[TO-DO ITEM]
Beginning at the line that holds "text: (119, 37) -> (185, 50), moved" and continuing to the last line of the data below, transcribe every line word for word, without pictures.

[PROVIDED RECORDS]
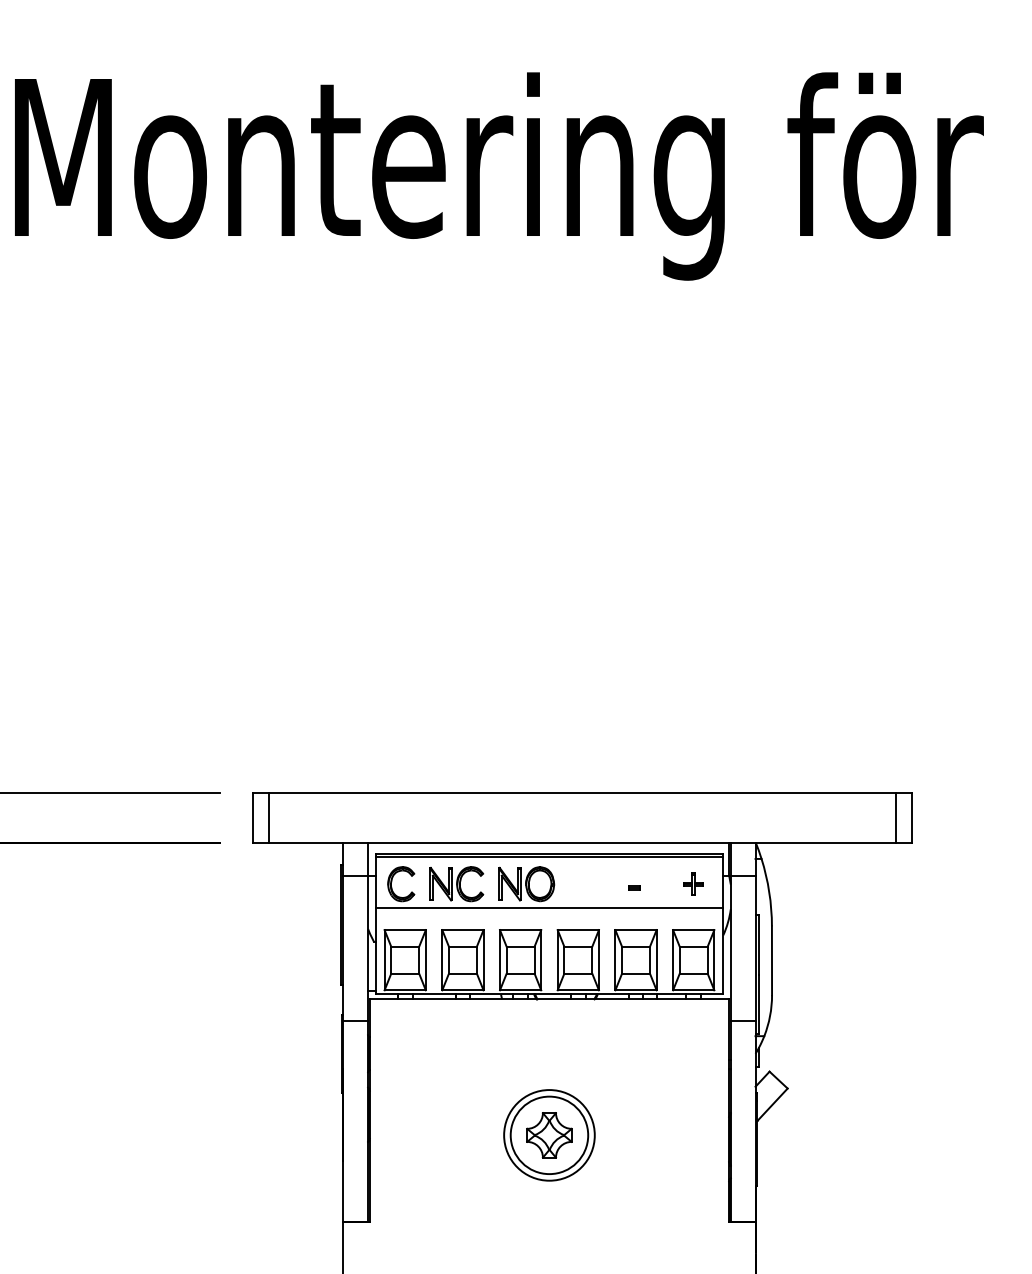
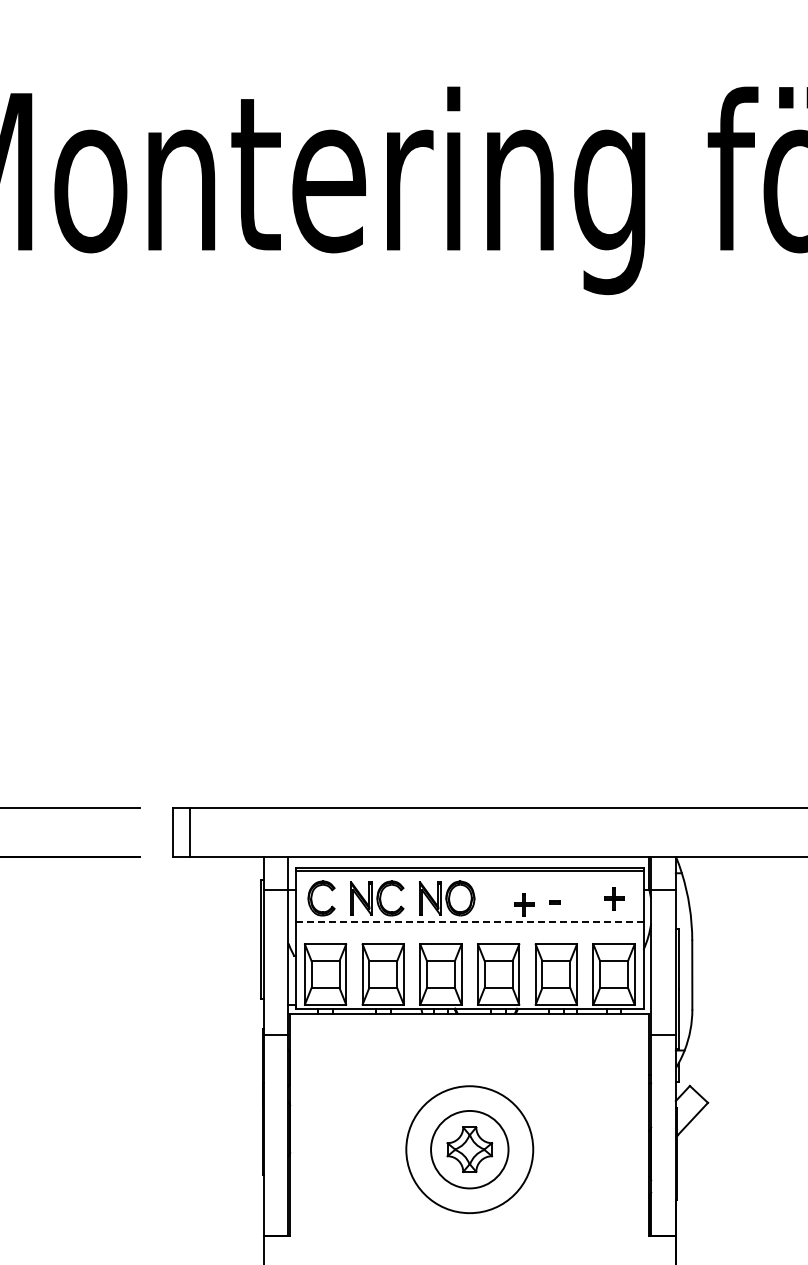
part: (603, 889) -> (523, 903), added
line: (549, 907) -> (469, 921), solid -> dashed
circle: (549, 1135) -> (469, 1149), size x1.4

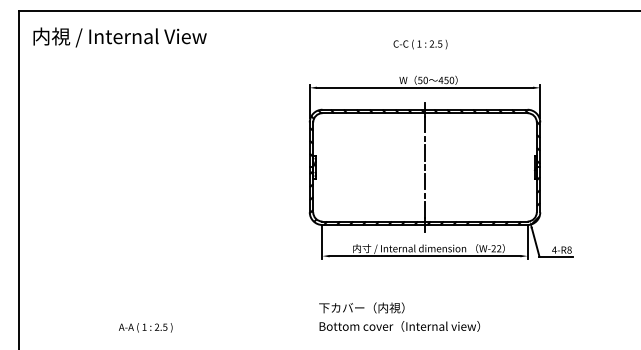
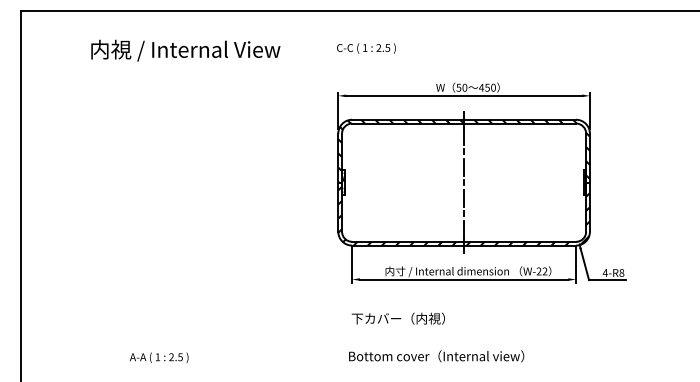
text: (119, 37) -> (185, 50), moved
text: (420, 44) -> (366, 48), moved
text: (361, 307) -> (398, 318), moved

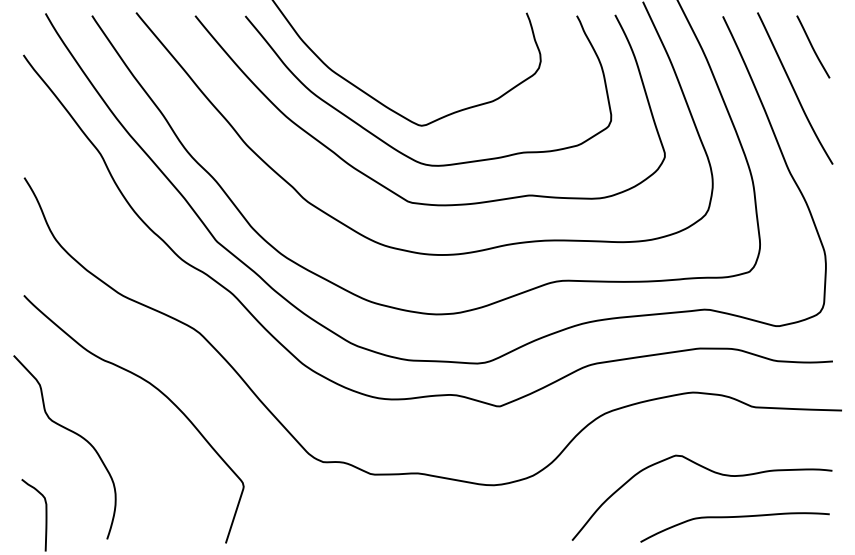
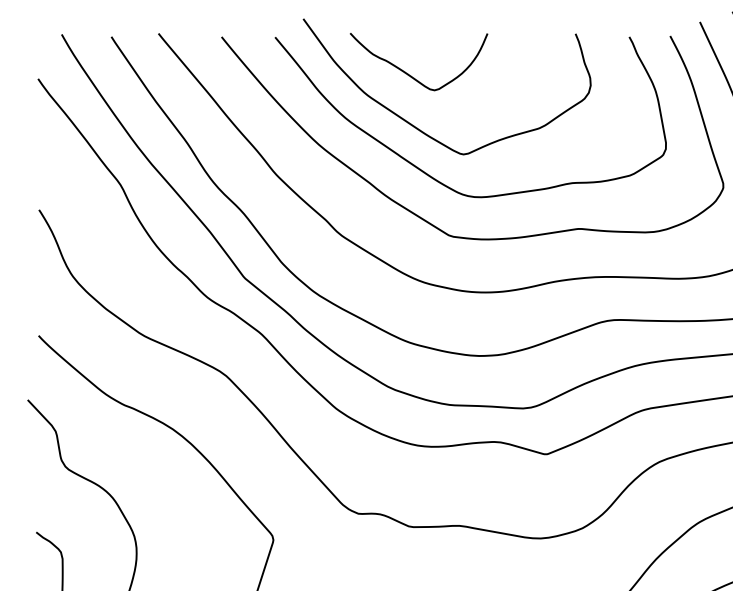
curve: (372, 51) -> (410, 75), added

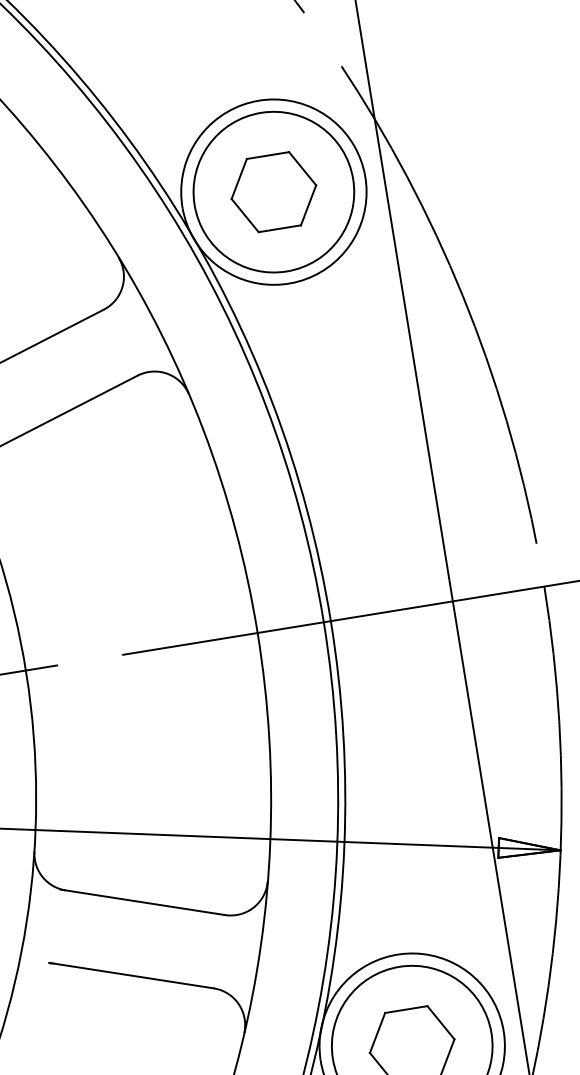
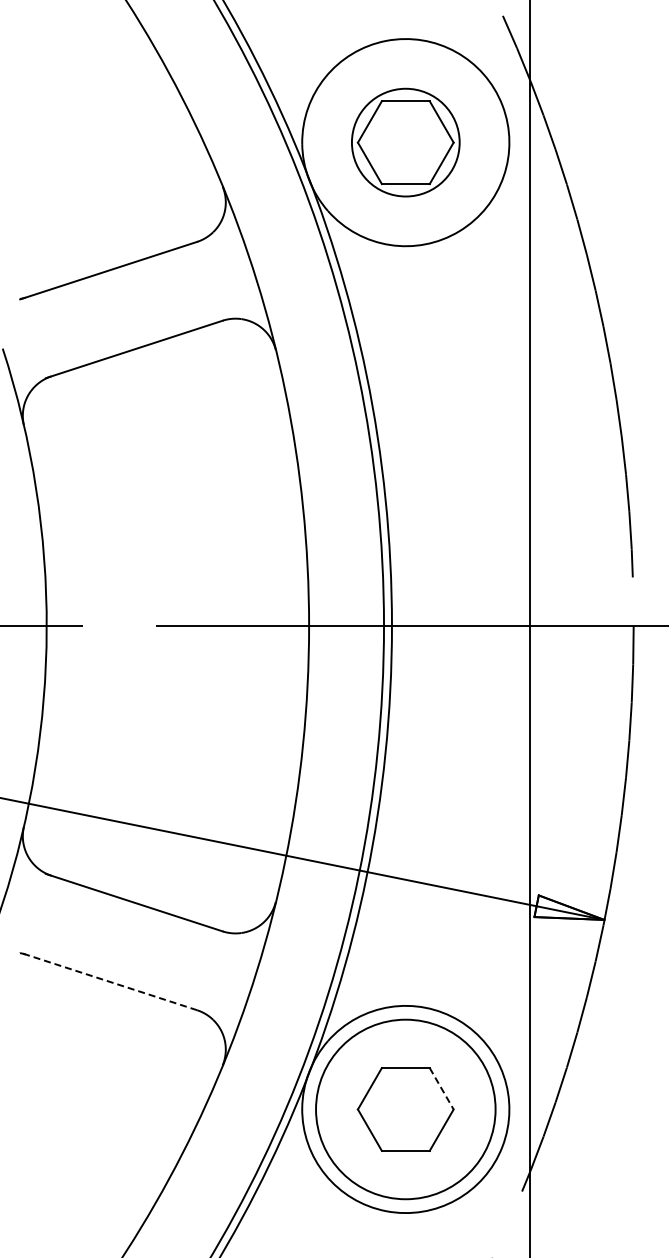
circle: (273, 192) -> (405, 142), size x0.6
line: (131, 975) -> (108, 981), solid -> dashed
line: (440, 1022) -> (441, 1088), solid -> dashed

[PROBLEM SOLUTION]
text: (119, 37) -> (185, 50), moved
text: (420, 44) -> (366, 48), moved
text: (361, 307) -> (398, 318), moved

curve: (372, 51) -> (410, 75), added

circle: (273, 192) -> (405, 142), size x0.6
line: (131, 975) -> (108, 981), solid -> dashed
line: (440, 1022) -> (441, 1088), solid -> dashed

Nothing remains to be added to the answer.